Dorothea Klein tweeted a link to this excellent piece by Tara McPherson in an online book Debates in the Digital Humanities:
I wanted to quote this paragraph because it offers a fantastic critical and productive response to the problem of a-historical and a-political studies of code and computation that McPherson diagnoses:
Scholars in the digital humanities and in the emerging field of code studies are taking up the challenge of understanding how computational systems (especially but not only software) developed and operate. However, we must demand that these fields not replay the formalist and structuralist tendencies of new media theory circa 1998. This formalist turn displayed a stubborn technological determinism and often privileged the machine over the social. To end run such determinism, the digital humanities and code studies must also take up the questions of culture and meaning that animate so many scholars of race in fields like the new American studies. Likewise, scholars of race must analyze, use, and produce digital forms and not smugly assume that to engage the digital directly is to be complicit with the forces of capitalism.The lack of intellectual generosity across our fields and departments only reinforces the divide-and-conquer mentality that the most dangerous aspects of modularity underwrite.We must develop common languages that link the study of code and culture. We must historicize and politicize code studies. And, because digital media were born as much of the civil rights era as of the cold war era (and of course these eras are one and the same), our investigations must incorporate race from the outset, understanding and theorizing its function as a ghost in the digital machine.
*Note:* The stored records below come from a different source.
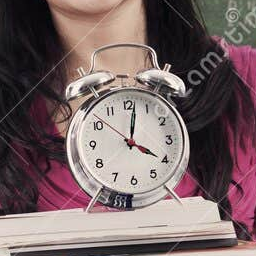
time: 4:01
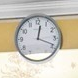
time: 12:18
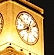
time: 12:40
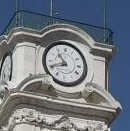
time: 10:41
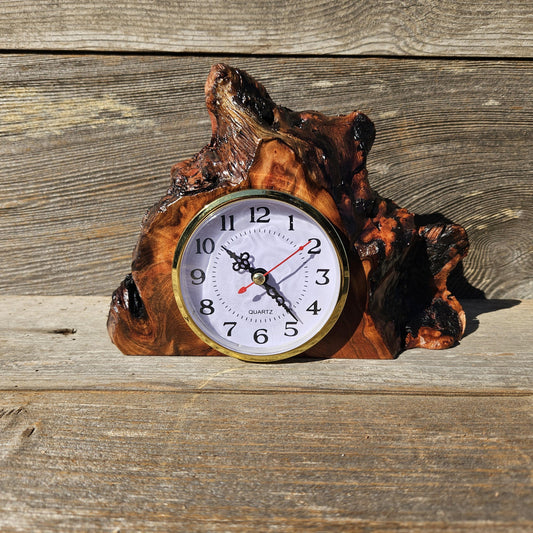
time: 10:23
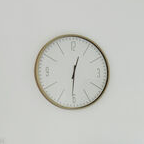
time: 12:30
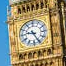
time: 9:25
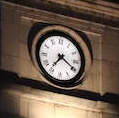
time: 7:19
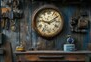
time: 9:10
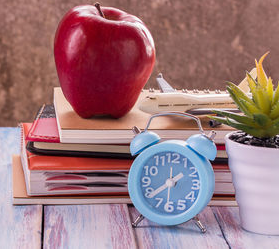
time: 1:38
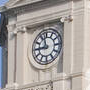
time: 8:57
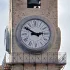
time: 2:50
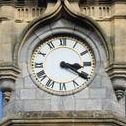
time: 3:20
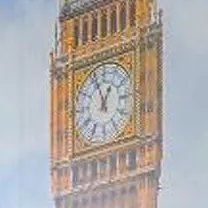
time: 12:57
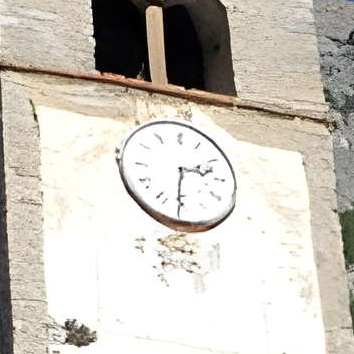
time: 2:30
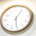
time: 6:06
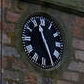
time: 11:25
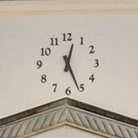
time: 12:26
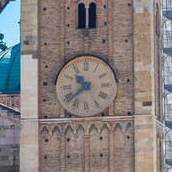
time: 10:38
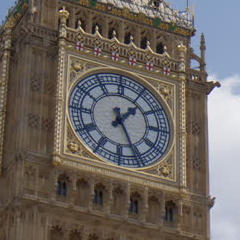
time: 1:26
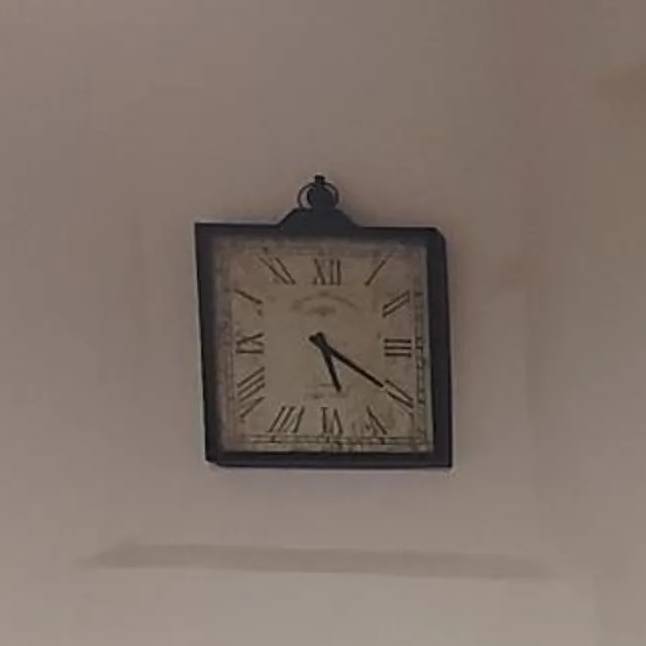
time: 5:20
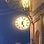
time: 5:03
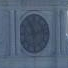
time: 11:12
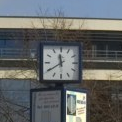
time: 11:39
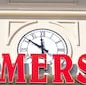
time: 11:50
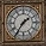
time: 1:36
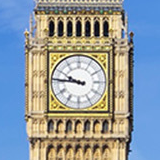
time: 9:45
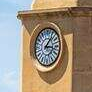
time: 3:06
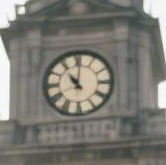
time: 11:00
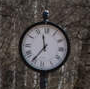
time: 11:35
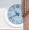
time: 10:41
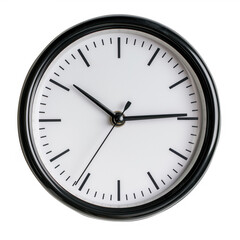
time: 10:14
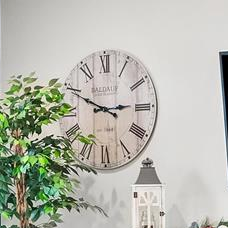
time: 2:49
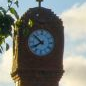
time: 7:51
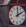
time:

This does not mean that we should simply add race to our analysis in a modular way, neatly tacking it on or building digital archives of racial material, but that we must understand and theorize the deep imbrications of race and digital technology even when our objects of analysis (say UNIX or search engines) seem not to be about race at all. This will not be easy. In the writing of this essay, the logic of modularity continually threatened to take hold, leading me into detailed explorations of pipe structures in UNIX or departmental structures in the university, taking me far from the contours of race at midcentury. It is hard work to hold race and computation together in a systemic manner, but it is work that we must continue to undertake.
I’ve only quickly read the piece but I will definitely return to re-read it more thoroughly – brilliant.